New contract details. The new shipbuilding contract for a leading oil & gas company is for a 97-metre W2W vessel, which will be able to accommodate 106 persons. The vessel will feature an advanced motion-compensated gangway to ensure safe personnel transfers in varying sea conditions and a 10-tonne crane with active heave compensation for more effective load handling in rough seas. The vessel is expected to be completed by 1H27. The contract win marks STE's expansion into the market for specialised vessels supporting offshore operations.
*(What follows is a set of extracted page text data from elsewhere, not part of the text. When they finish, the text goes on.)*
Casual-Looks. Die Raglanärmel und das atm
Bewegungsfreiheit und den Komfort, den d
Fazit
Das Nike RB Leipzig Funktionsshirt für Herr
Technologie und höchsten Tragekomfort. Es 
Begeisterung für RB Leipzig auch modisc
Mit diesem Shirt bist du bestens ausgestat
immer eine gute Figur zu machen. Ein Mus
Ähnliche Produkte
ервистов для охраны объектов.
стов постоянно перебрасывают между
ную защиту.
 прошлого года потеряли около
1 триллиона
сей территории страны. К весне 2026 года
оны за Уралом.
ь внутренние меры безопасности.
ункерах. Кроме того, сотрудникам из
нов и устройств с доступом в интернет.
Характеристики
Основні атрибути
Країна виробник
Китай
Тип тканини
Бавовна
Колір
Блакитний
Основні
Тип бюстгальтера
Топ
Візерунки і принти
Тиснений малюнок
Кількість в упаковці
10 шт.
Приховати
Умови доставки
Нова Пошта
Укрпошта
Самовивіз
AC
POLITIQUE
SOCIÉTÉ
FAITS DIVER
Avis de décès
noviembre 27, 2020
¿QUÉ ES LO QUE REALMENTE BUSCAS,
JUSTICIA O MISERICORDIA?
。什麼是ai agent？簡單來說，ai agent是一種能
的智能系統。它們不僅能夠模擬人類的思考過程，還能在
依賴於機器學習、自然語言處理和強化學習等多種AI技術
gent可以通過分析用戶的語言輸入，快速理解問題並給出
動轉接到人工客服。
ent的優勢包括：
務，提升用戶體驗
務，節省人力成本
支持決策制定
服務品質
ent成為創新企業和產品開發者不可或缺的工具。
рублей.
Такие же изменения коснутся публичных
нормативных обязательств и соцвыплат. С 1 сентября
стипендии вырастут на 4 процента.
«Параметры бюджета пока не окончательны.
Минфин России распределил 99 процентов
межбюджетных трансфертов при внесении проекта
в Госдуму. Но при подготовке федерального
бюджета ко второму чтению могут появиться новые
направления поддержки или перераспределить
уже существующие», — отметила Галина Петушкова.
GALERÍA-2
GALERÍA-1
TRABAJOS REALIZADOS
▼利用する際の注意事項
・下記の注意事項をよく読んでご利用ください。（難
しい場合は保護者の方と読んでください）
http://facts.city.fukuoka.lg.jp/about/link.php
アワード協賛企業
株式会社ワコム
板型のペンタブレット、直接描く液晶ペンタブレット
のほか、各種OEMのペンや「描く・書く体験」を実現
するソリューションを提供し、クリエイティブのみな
Expecting a strong end to 2024. For 2H24, we estimate STE to report revenue of SGD5.7bn (+8.2% YoY, +2.7% HoH) and a reported PATMI of SGD343m (+12.2% YoY, +1.9% HoH). Based on our latest estimates, STE's 3Q24 revenue of SGD2.8bn (+14% YoY) accounted for 49% of our 2H24F. Also, our 4Q24 revenue estimate of SGD2.9bn is a tad ahead of STE's 4Q24 order delivery guidance of SGD2.6bn for the same period to account for revenue from within-quarter business. We also expect STE to announce 4 SG cents of dividend for 4Q24. Based on our current estimates, we assess that STE has the ability to pay higher dividends. Our unchanged TP includes a 4% ESG premium over the fair value.
Remain upbeat on the outlook; keep STE in your portfolio. Our expectation of strong profit growth in 2024-2026 is supported by the CA, STE's second-largest segment by revenue. Growth in the CA segment will be aided by continued strong demand for aviation MRO work and continued deliveries of its passenger-to-freighter (PTF) aircraft. We maintain that the USS segment should see the fastest growth in 2023-2026F in terms of EBIT CAGR, aided by a turnaround in the satcom business. Sustained delivery of defence contracts should support growth for the defence & public security (DFS) segment. We believe STE, with its relatively strong earnings growth and a defensive dividend payout, should be part of every Singapore investor's portfolio, especially given the uncertain near-term macroeconomic environment.